To gain a better understanding of the mechanisms of EGF-induced B7-H1 protein expression, we next analyzed the role of components of intracellular signaling cascades. As shown in Figure 3A, the EGF receptor tyrosine kinase inhibitor AG1478 completely blocked B7-H1 protein stimulation by EGF, confirming the requirement for tyrosine phosphorylation of the EGF receptor.

mTOR, which can be regulated by several different signal transduction pathways, is a key mediator of translation. To examine a potential role for mTOR, we tested the effect of rapamycin on EGF-induced B7-H1 protein expression. Figure 3B shows that rapamycin blocked the ability of EGF to upregulate B7-H1 in trophoblast cells (P < 0.05). To determine the likely regulator of EGF-induced mTOR activity, we next tested the ERK1/2 inhibitor PD98059 and the PI3K inhibitor wortmannin on EGF-treated trophoblast cells (Figure 3B and C). Only wortmannin prevented the rise in B7-H1 protein, indicating that the PI3K-Akt but not the ERK1/2-MEK1/2 pathway controls mTOR activation in this EGF-induced response.

EGF is well-known to induce differentiation trophoblast cells as measured by syncytialization. EGF-mediated syncytialization has previously been shown to be dependent upon the p38 MAPK pathway [23]. To evaluate whether the B7-H1-inducing effect of EGF is direct or secondary to differentiation, we measured the degree of syncytialization of trophoblast cells in the presence an absence of rapamycin and SB203580, an inhibitor of p38 kinase. Treatment with EGF for 48 hours induced a morphological transformation of the cells, from small aggregates of 5-15 cells to larger aggregates of cells (Figure 4A). In addition, a modest but consistent increase in syncytialization was observed as a result of EGF treatment, from approximately 15% to about 25% in EGF-treated wells, although this level did not reach statistical significance (P = 0.134; Figure 4B). Treatment of cells with the p38 MAPK inhibitor, SB203580 neither prevented this modest increase in syncytialization, nor did it interfere with EGF-mediated induction of B7-H1; two experiments using trophoblast cells from different placentas revealed 1.6- and 3.7-fold increases in B7-H1 expression following EGF treatment. In contrast, rapamycin, which inhibited B7-H1 expression (Figure 3B), appeared to promote EGF-induced syncytialization.

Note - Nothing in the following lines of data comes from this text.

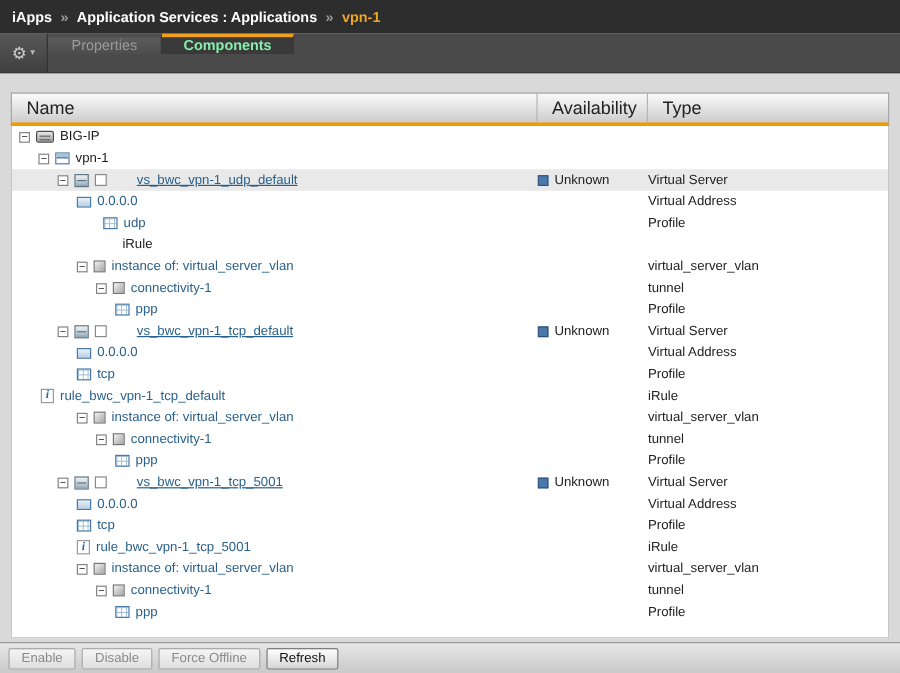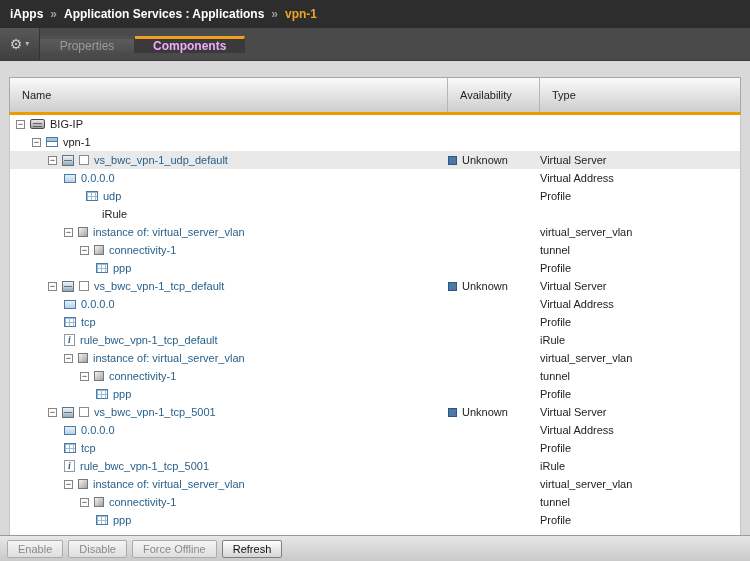--- a/index.html
+++ b/index.html
@@ -18,7 +18,7 @@
               display:flex; align-items:center; justify-content:center; gap:3px; cursor:pointer; }
   .gear-glyph { color:#cfcfcf; font-size:14px; line-height:1; }
   .caret-glyph { color:#b5b5b5; font-size:8px; line-height:1; }
-  .tab-list { display:flex; align-items:center; }
+  .tab-list { display:flex; align-items:flex-start; }
   .tab { min-width:95px; padding:0 18px; display:flex; align-items:center; justify-content:center;
          font-size:12px; color:#9b9b9b; background:linear-gradient(#5c5c5c,#4d4d4d);
          border-right:1px solid #3a3a3a; border-top:3px solid transparent; cursor:pointer; }

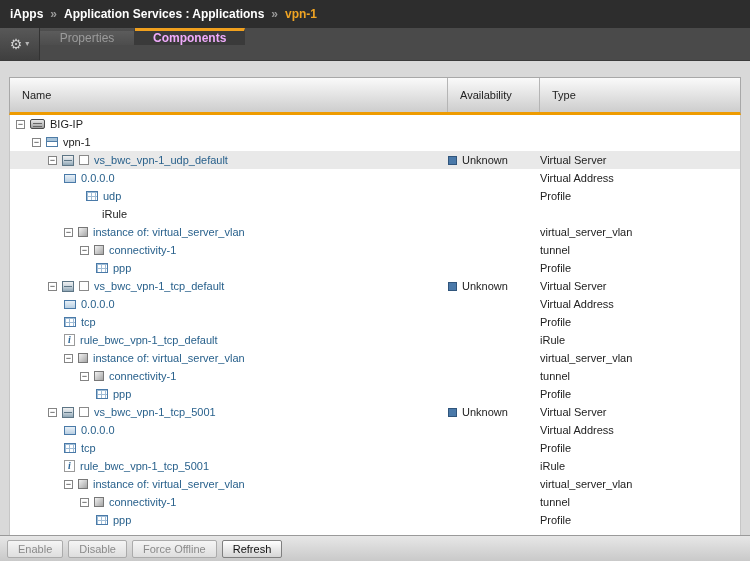--- a/index.html
+++ b/index.html
@@ -22,7 +22,7 @@
   .tab { min-width:95px; padding:0 18px; display:flex; align-items:center; justify-content:center;
          font-size:12px; color:#9b9b9b; background:linear-gradient(#5c5c5c,#4d4d4d);
          border-right:1px solid #3a3a3a; border-top:3px solid transparent; cursor:pointer; }
-  .tab.active { background:#3a3a3a; color:#f0abfc; border-top:3px solid #f0a01e; font-weight:bold; }
+  .tab.active { background:#3a3a3a; color:#86efac; border-top:3px solid #f0a01e; font-weight:bold; }
 
   
   .content { padding:16px 9px 0 9px; }

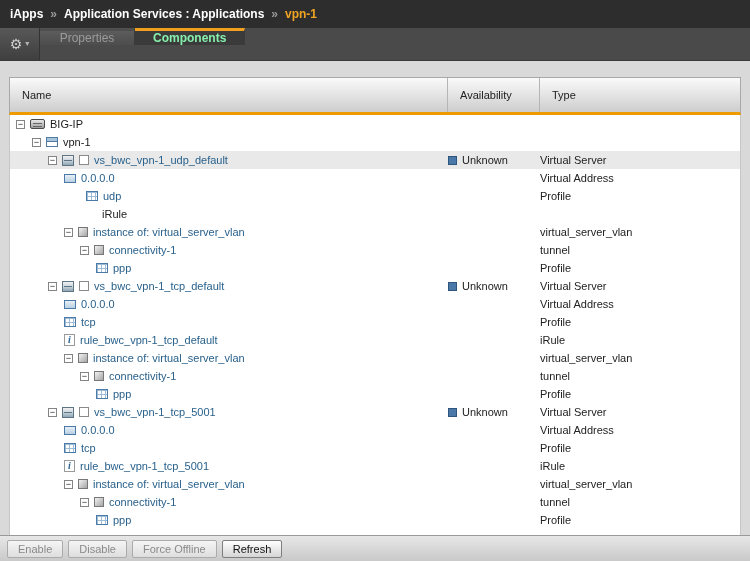--- a/index.html
+++ b/index.html
@@ -26,9 +26,9 @@
 
   
   .content { padding:16px 9px 0 9px; }
-  .thead { display:flex; height:38px; align-items:center;
+  .thead { display:flex; height:28px; align-items:center;
            background:linear-gradient(#fafafa,#cdcdcd);
-           border:1px solid #a8a8a8; border-bottom:3px solid #ee9b00; font-size:11px; color:#222; }
+           border:1px solid #a8a8a8; border-bottom:3px solid #ee9b00; font-size:15px; color:#222; }
   .thead .hcell { padding-left:12px; height:100%; display:flex; align-items:center; }
   .h-name { width:438px; border-right:1px solid #b5b5b5; }
   .h-avail { width:92px; border-right:1px solid #b5b5b5;text-align:right; }

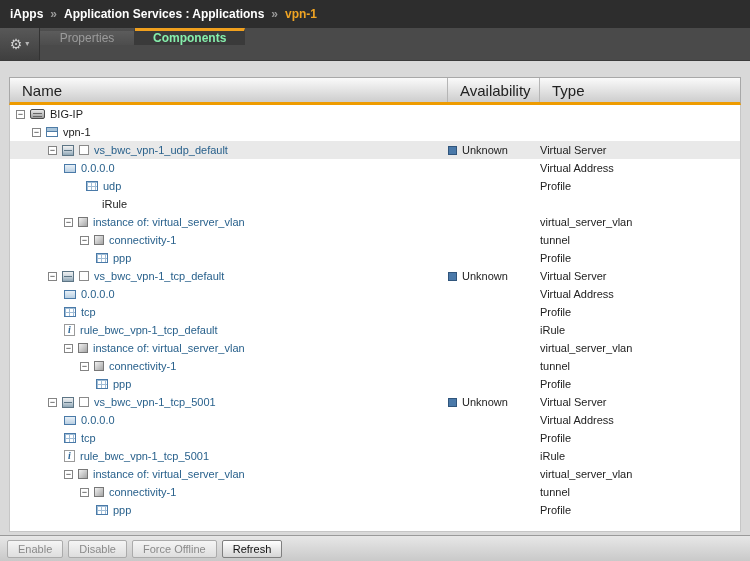--- a/index.html
+++ b/index.html
@@ -45,7 +45,7 @@
 
   .label.plain { color:#1b1b1b; }
   .label.link { color:#29618c; cursor:pointer; }
-  .label.underline-link { color:#29618c; cursor:pointer; }
+  .label.underline-link { color:#29618c; text-decoration:underline; cursor:pointer;margin-left:20px; }
 
   
   .expander { width:9px; height:9px; border:1px solid #848484; background:#fff; color:#222;

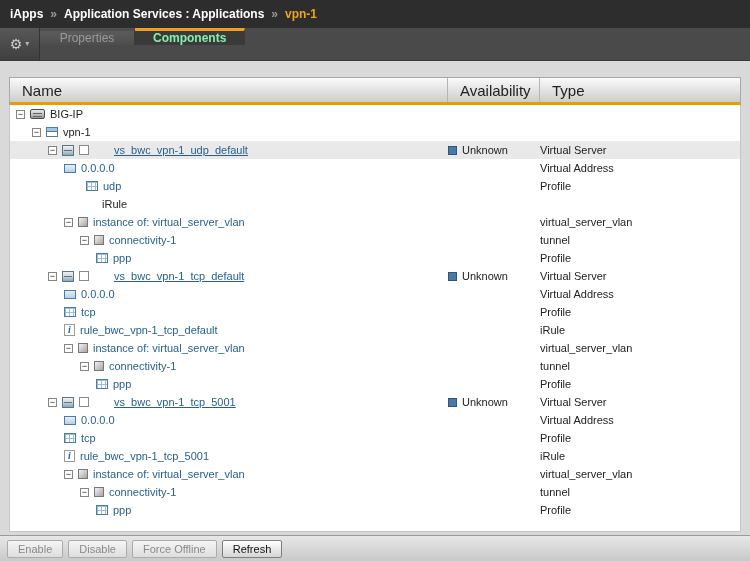--- a/index.html
+++ b/index.html
@@ -224,7 +224,7 @@
         <div class="cell type-cell">Profile</div>
       </div>
       <div class="trow">
-        <div class="cell name-cell" style="padding-left: 54px;">
+        <div class="cell name-cell" style="padding-left: 24px;">
           <span class="icon irule-icon"></span>
           <span class="label link">rule_bwc_vpn-1_tcp_default</span>
         </div>

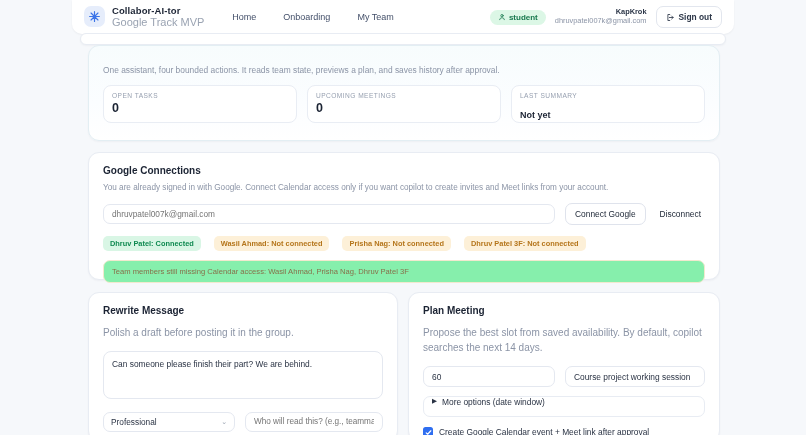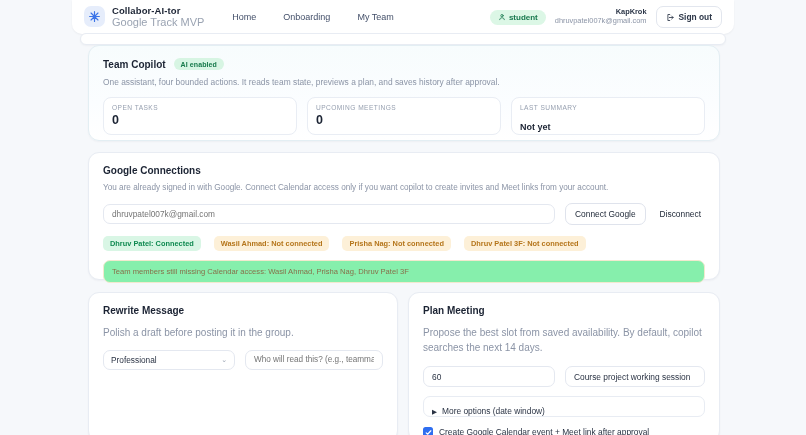--- a/index.html
+++ b/index.html
@@ -232,10 +232,6 @@
   <div class="card peek-card"></div>
 
   <div class="card copilot">
-    <div class="row-title">
-      <span class="h-card">Team Copilot</span>
-      <span class="chip-ai">AI enabled</span>
-    </div>
     <div class="sub-card">One assistant, four bounded actions. It reads team state, previews a plan, and saves history after approval.</div>
 
     <div class="stats">

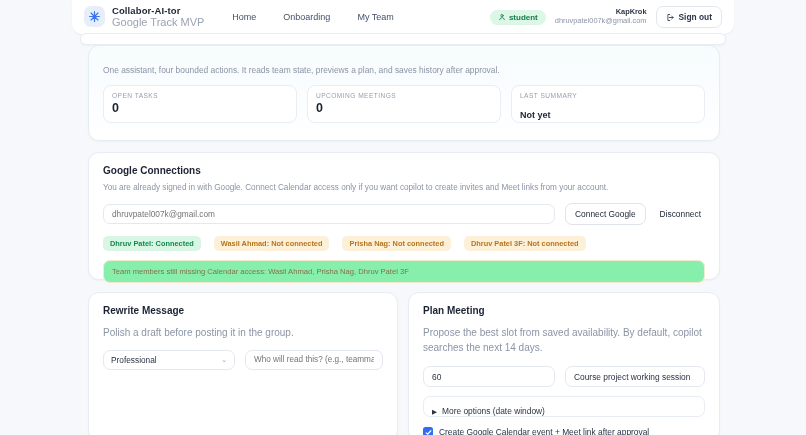--- a/index.html
+++ b/index.html
@@ -273,6 +273,7 @@
   <div class="card rewrite">
     <div class="h-card">Rewrite Message</div>
     <div class="sub-sm">Polish a draft before posting it in the group.</div>
+    <textarea class="draft-box" style="">Can someone please finish their part? We are behind.</textarea>
     <div class="rw-row">
       <div class="select-box">
         <span>Professional</span>

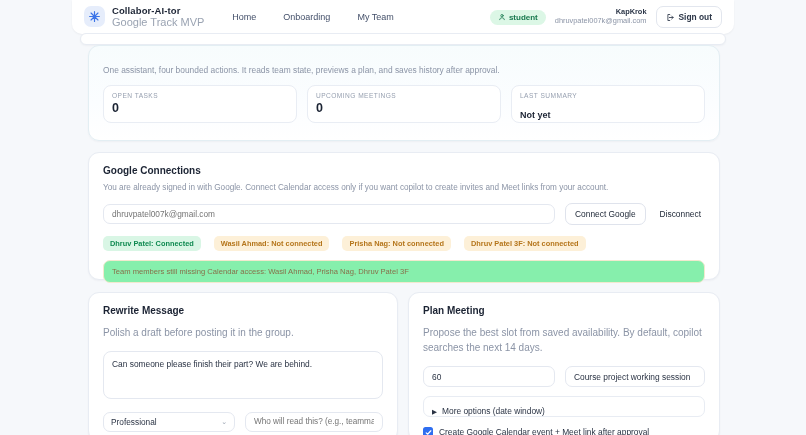--- a/index.html
+++ b/index.html
@@ -166,7 +166,7 @@
   .more-opts {
     margin-top: 9px; width: 100%; height: 21px;
     border: 1px solid #e8ecf3; border-radius: 7px; background: #fff;
-    display: flex; align-items: flex-end; gap: 5px; padding: 0 8px;
+    display: flex; align-items: flex-start; gap: 5px; padding: 0 8px;
     font-size: 8.4px; color: #2a3344; cursor: pointer;
   }
   .tri { font-size: 6.5px; color: #2a3344; }

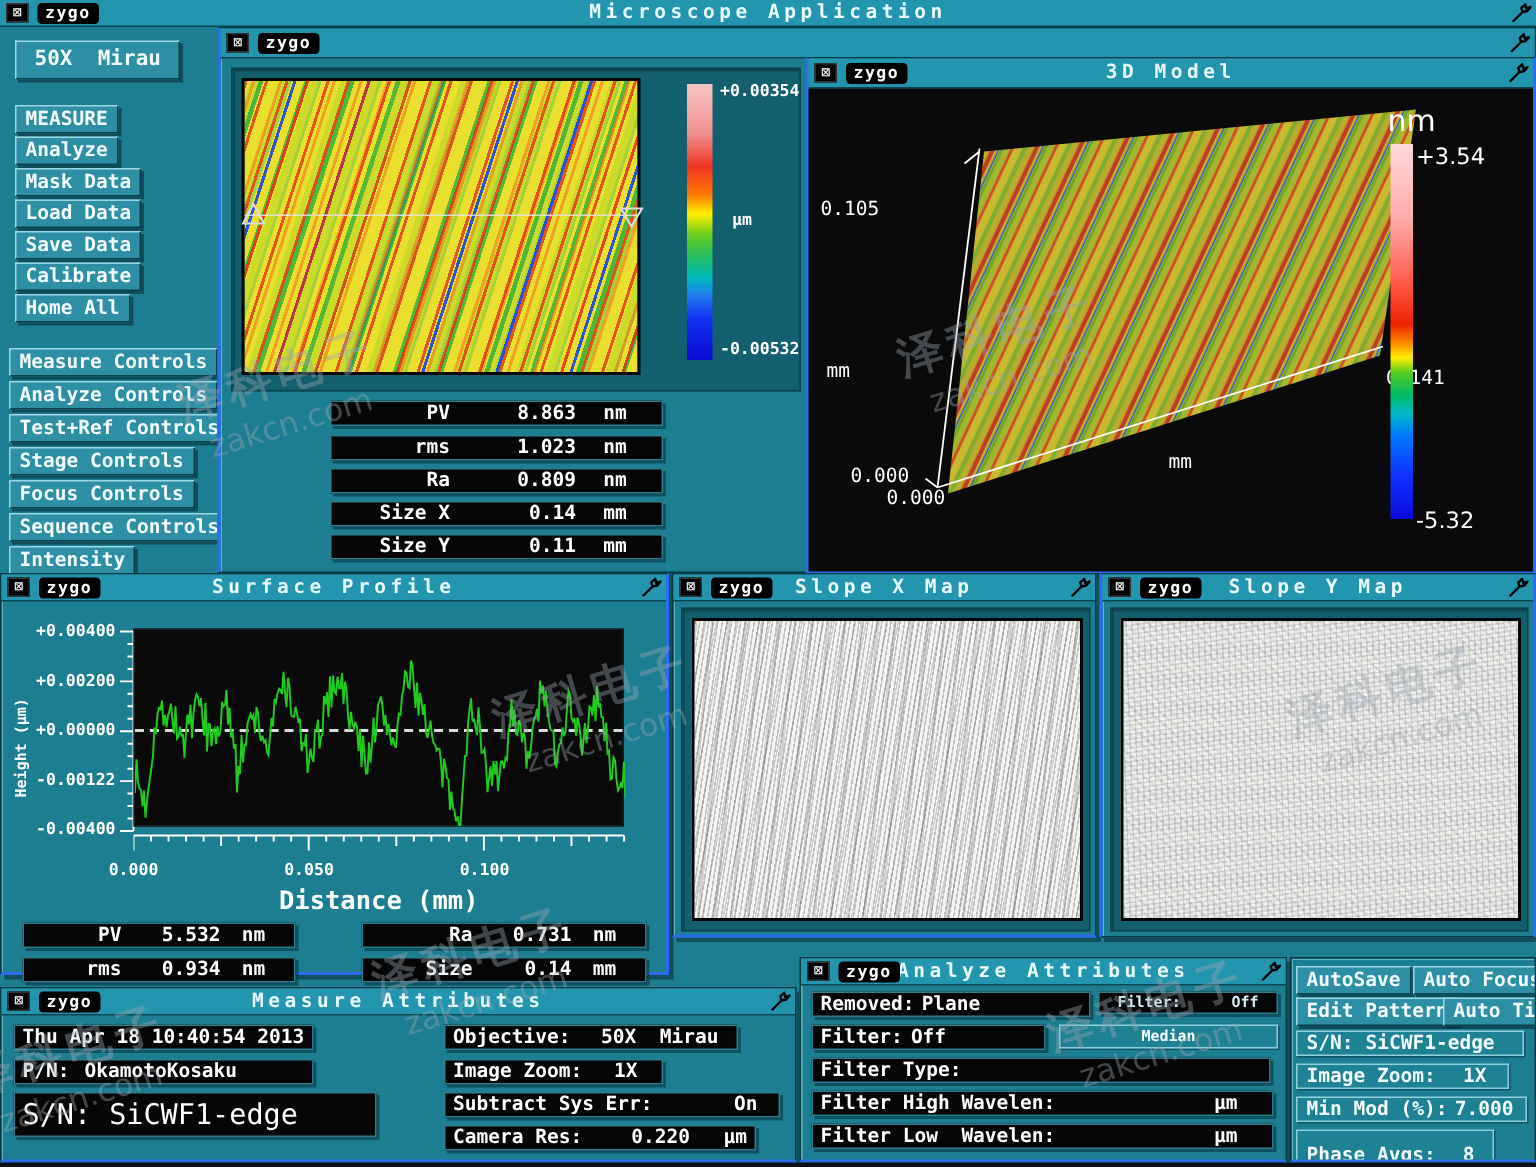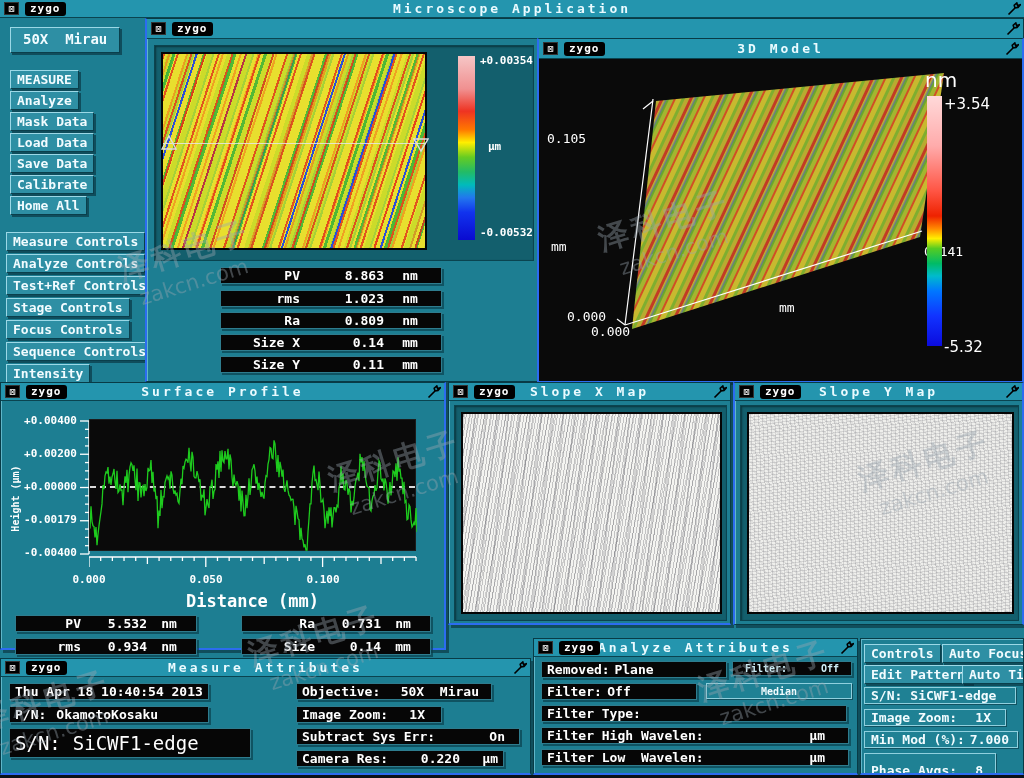--- a/index.html
+++ b/index.html
@@ -224,7 +224,7 @@
       <div class="ytick" style="left:20px;top:13px;">+0.00400</div>
       <div class="ytick" style="left:20px;top:46px;">+0.00200</div>
       <div class="ytick" style="left:20px;top:79px;">+0.00000</div>
-      <div class="ytick" style="left:20px;top:112px;">-0.00179</div>
+      <div class="ytick" style="left:20px;top:112px;">-0.00122</div>
       <div class="ytick" style="left:20px;top:145px;text-align:right;">-0.00400</div>
       <svg id="yticks-svg" width="14" height="150" style="position:absolute;left:76px;top:12px;">
           <line x1="12" y1="8" x2="12" y2="141" stroke="#ffffff" stroke-width="1.3"></line>

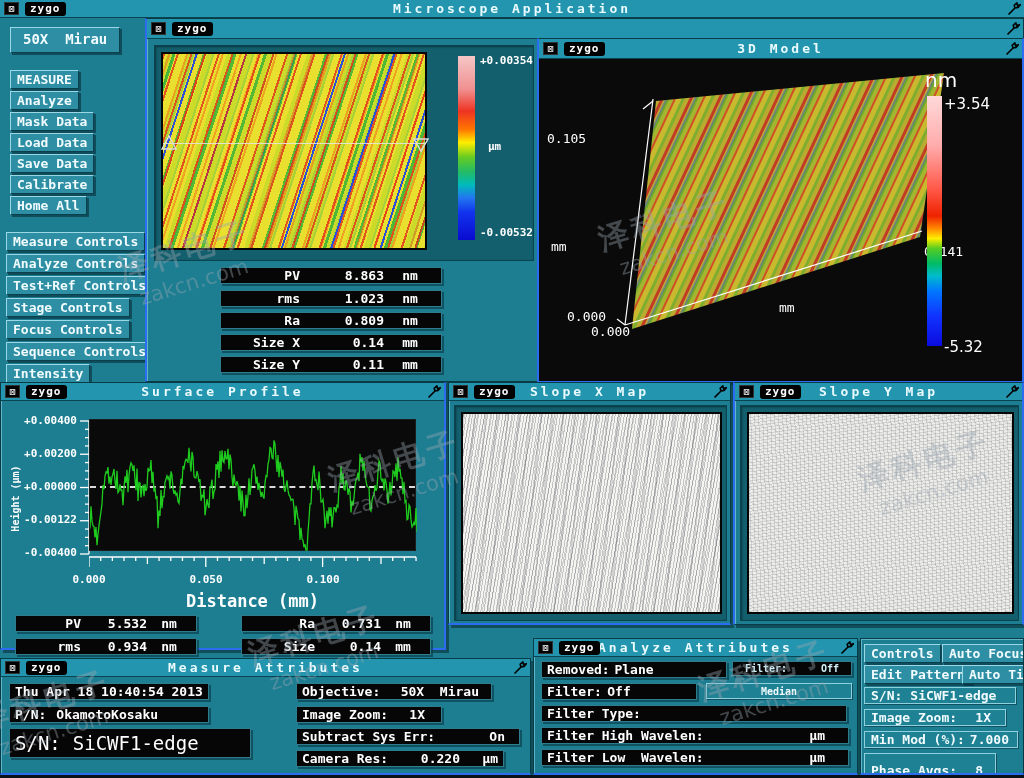--- a/index.html
+++ b/index.html
@@ -386,7 +386,7 @@
 
   <div class="win acc-b" style="left:860px;top:638px;width:164px;height:137px;overflow:hidden;">
     <div class="body" style="height:135px;">
-      <div class="btn" style="position:absolute;left:3px;top:5px;">Controls</div>
+      <div class="btn" style="position:absolute;left:3px;top:5px;">AutoSave</div>
       <div class="btn" style="position:absolute;left:81px;top:5px;">Auto Focus</div>
       <div class="btn" style="position:absolute;left:3px;top:26px;">Edit Pattern</div>
       <div class="btn" style="position:absolute;left:101px;top:26px;">Auto Tilt</div>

EGF induces an increase in the proportion of translatable B7-H1 mRNA

The identification of the mTOR pathway in EGF-induced B7-H1 expression prompted us to next evaluate whether EGF operates through a post-transcriptional gene regulatory mechanism to upregulate B7-H1. We therefore examined whether induction of B7-H1 protein expression by EGF is accompanied by a shift in the proportion of B7-H1 mRNA being actively translated. In 3 separate experiments, primary cytotrophoblast cells were treated with either medium alone or EGF, lysed, and subjected to density gradient fractionation and analysis of mRNA within each fraction. The majority of β-actin mRNA migrated with the heavier polysomal RNA fractions, regardless of treatment (Figure 5). There was no significant fraction × treatment interaction (P = 0.478), revealing that EGF had no effect on β-actin mRNA distribution among polysomal RNA. Conversely, B7-H1 mRNA exhibited a markedly different distributional pattern in response to EGF treatment. In untreated control cells B7-H1 mRNA was biphasically distributed within the monosomal fraction (fraction 5) and the heavier polysomal fractions (fractions 6-11; Figure 5). Upon treatment with EGF, however, the proportion of total B7-H1 mRNA present in the monosomal fraction shifted to the polysomal fractions (Figure 5). This was reflected by a significant fraction × treatment interaction (P = 0.043).